Stored records:
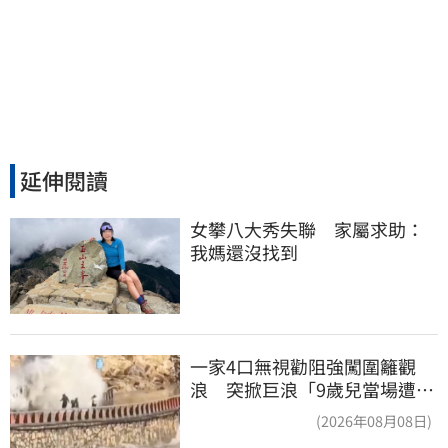
延伸閱讀
女攀八大秀失聯　家屬求助：
我媽還沒找到
一家4口無視勸阻強闖圍籬觀
浪 突掀巨浪「9歲兒當場遭捲
入海」
(2026年08月08日)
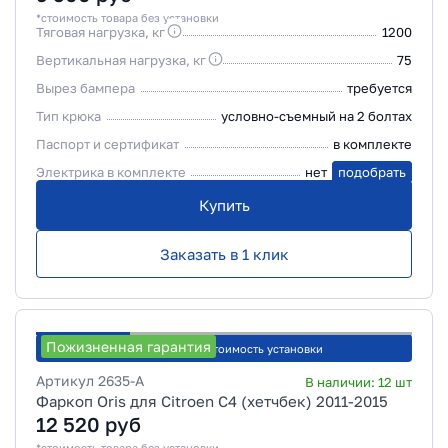
*стоимость товара без установки
Тяговая нагрузка, кг
1200
Вертикальная нагрузка, кг
75
Вырез бампера
требуется
Тип крюка
условно-съемный на 2 болтах
Паспорт и сертификат
в комплекте
Электрика в комплекте
нет
подобрать
Купить
Заказать в 1 клик
Пожизненная гарантия
Рассчитать стоимость установки
Артикул
2635-A
В наличии:
12
шт
Фаркоп Oris для Citroen C4 (хетчбек) 2011-2015
12 520
руб
*стоимость товара без установки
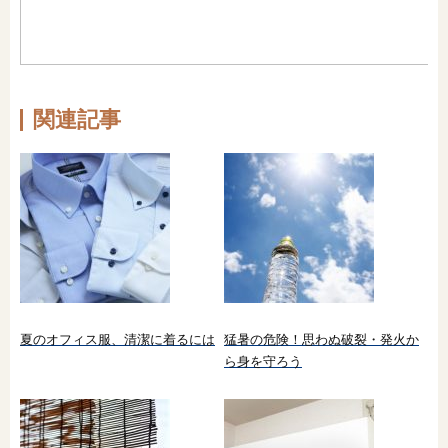
関連記事
夏のオフィス服、清潔に着るには
猛暑の危険！思わぬ破裂・発火か
ら身を守ろう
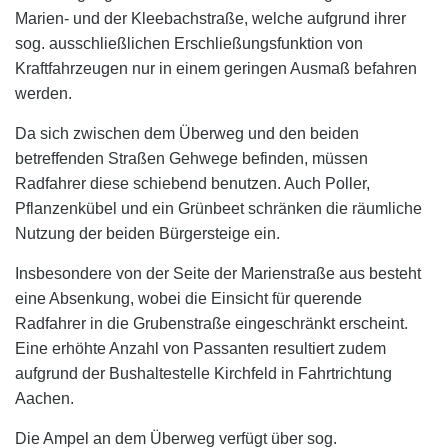
Marien-
und der Kleebach
straße,
welche aufgrund ihrer
sog. ausschließlichen Erschließungsfunktion von
Kraftfahrzeugen nur in einem geringen Ausmaß befahren
werden.
Da sich zwischen dem Überweg und den beiden
betreffenden Straßen Gehwege befinden, müssen
Radfahrer diese schiebend benutzen. Auch Poller,
Pflanzenkübel und
ein Grünbeet
schränken die räumliche
Nutzung der beiden Bürgersteige ein.
Insbesondere von der Seite der Marienstraße aus besteht
eine Absenkung, wobei die Einsicht für querende
Radfahrer in die Grubenstraße eingeschränkt erscheint.
Eine
e
rhöhte
Anzahl von
Passanten resultiert zudem
aufgrund der Bushaltestelle Kirchfeld in Fahrtrichtung
Aachen.
D
ie Ampel an dem Überweg verfügt über sog.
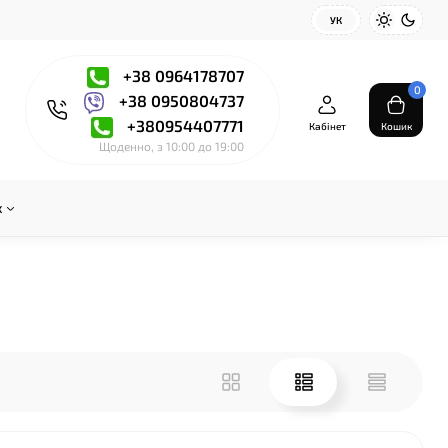
УК
+38 0964178707
0
+38 0950804737
+380954407771
Кабінет
Кошик
Щоденно, з 10:00 до 19:00
x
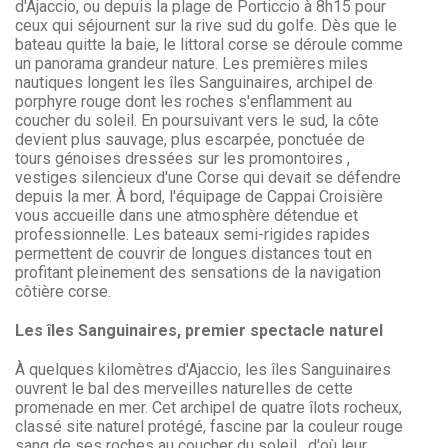
d'Ajaccio, ou depuis la plage de Porticcio à 8h15 pour
ceux qui séjournent sur la rive sud du golfe. Dès que le
bateau quitte la baie, le littoral corse se déroule comme
un panorama grandeur nature. Les premières miles
nautiques longent les îles Sanguinaires, archipel de
porphyre rouge dont les roches s'enflamment au
coucher du soleil. En poursuivant vers le sud, la côte
devient plus sauvage, plus escarpée, ponctuée de
tours génoises dressées sur les promontoires ,
vestiges silencieux d'une Corse qui devait se défendre
depuis la mer. À bord, l'équipage de Cappai Croisière
vous accueille dans une atmosphère détendue et
professionnelle. Les bateaux semi-rigides rapides
permettent de couvrir de longues distances tout en
profitant pleinement des sensations de la navigation
côtière corse.
Les îles Sanguinaires, premier spectacle naturel
À quelques kilomètres d'Ajaccio, les îles Sanguinaires
ouvrent le bal des merveilles naturelles de cette
promenade en mer. Cet archipel de quatre îlots rocheux,
classé site naturel protégé, fascine par la couleur rouge
sang de ses roches au coucher du soleil , d'où leur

## Task item
Pull out every line of the material that contains the string "depuis", treating uppercase and lowercase as different.

## Answer to this exercise
d'Ajaccio, ou depuis la plage de Porticcio à 8h15 pour
depuis la mer. À bord, l'équipage de Cappai Croisière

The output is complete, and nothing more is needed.